You will now examine four strands of academic research in CCT and how they contribute to our understanding of customers (Arnould and Thompson, 2005). The field is continually developing, but a brief description of each theme will provide an insight into the topics which preoccupy researchers in this area, and the practical implications of their work.

  • Consumer identity projects: This theme examines how consumers create the stories of their lives through what they buy and use. Jewellery to mark special occasions in a relationship is a case in point, with marketing and advertising for objects like engagement rings closely aligned to the cultural rituals of pairing off and settling down. Cruises are marketed to those in retirement as a way of marking a new stage in their life course. At the other end of the age continuum, children mark their initiation into the world of brands with products like ‘My First Sony’.
  • Marketplace cultures: This strand of research underlines how consumers ‘co-produce’ the markets in which they are active. Club culture provides a good example of this, with trends in fashion, music, venue branding, motivated not only by the entrepreneurs who run clubs but also by the clubbers who frequent them. Other good examples of marketplace cultures include sports events and live classical music (O’Sullivan, 2009).
  • Socio-historical patterning of consumption: This covers, for example, how consumers and consumption have been, and continue to be, represented in news reporting, films, fiction and other media. The history of department stores as a new ‘public/private’ space for women in the late nineteenth century is a good example, as is contemporary ‘chicklit’ such as Sophie Kinsella’s 2000 novel Confessions of a Shopaholic, subsequently successfully adapted for cinema and television. These representations affect how we view and approach the practice of shopping ourselves.
  • Consumers’ interpretative strategies: This stream looks at how customers interpret, internalise and occasionally subvert brands and marketing messages. This can be motivated by genuine enthusiasm for brands – for example consumer-generated videos on YouTube showing products being ‘unboxed’ – or consumers can adopt a more critical stance in the way they remix advertising, producing mock ads as a way of hitting back at big business.

Each of these streams of research has the potential to yield useful marketing insights. For example, seeing the purchase of a washing detergent within a culture of practices aimed at nurturing one’s family appears to have inspired Unilever to promote Persil detergent as a part of family life. Compare this approach to the tactics employed by its rival Procter and Gamble in support of its Ariel detergent brand. Ariel is, generally speaking, promoted on the rational grounds of how effective it is. Persil advertising tends to have a more emotional message.

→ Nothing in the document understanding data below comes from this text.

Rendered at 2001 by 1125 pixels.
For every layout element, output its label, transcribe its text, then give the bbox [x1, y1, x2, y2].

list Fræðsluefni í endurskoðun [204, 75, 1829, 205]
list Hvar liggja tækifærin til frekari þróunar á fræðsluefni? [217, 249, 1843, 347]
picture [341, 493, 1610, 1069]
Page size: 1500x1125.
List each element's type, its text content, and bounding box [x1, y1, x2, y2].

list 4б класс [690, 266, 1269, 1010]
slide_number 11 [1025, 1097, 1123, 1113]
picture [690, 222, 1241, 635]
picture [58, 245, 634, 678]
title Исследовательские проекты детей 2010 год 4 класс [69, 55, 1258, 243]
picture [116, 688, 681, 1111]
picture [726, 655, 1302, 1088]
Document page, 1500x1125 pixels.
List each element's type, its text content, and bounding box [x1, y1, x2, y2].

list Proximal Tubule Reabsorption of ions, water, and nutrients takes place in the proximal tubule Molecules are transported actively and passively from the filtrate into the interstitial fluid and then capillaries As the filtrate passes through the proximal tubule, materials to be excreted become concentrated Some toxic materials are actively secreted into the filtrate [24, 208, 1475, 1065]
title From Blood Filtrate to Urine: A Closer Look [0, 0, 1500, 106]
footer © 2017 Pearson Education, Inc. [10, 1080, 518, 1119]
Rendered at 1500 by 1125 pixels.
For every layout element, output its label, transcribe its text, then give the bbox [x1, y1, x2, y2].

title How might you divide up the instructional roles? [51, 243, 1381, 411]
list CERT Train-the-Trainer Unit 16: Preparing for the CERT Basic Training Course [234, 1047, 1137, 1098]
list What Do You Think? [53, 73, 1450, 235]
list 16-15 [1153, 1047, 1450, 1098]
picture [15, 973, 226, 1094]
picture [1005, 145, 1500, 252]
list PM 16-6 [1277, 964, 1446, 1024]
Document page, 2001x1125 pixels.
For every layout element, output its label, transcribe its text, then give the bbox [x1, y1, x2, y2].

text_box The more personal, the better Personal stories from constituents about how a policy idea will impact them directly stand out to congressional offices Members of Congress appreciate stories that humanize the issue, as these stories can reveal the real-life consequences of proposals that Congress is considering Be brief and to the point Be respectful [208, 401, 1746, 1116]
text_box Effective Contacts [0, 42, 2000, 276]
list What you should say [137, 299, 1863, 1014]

Paying attention to consumers’ interpretive strategies can also give marketers clues about attitudes to and usage of their brands. It could be argued that the kind of customers who take the trouble to post ‘fan ads’ on YouTube are not typical of the market. But social media and online reviews now give customers the opportunity to interpret their experience of marketing on a massively public scale.

User generated content (UGC) is not always so supportive of advertiser intentions, however. The North American activist group Adbusters uses the internet as a medium for subverting mainstream advertising. Try an online search using ‘Adbusters’ as your search term to sample their work.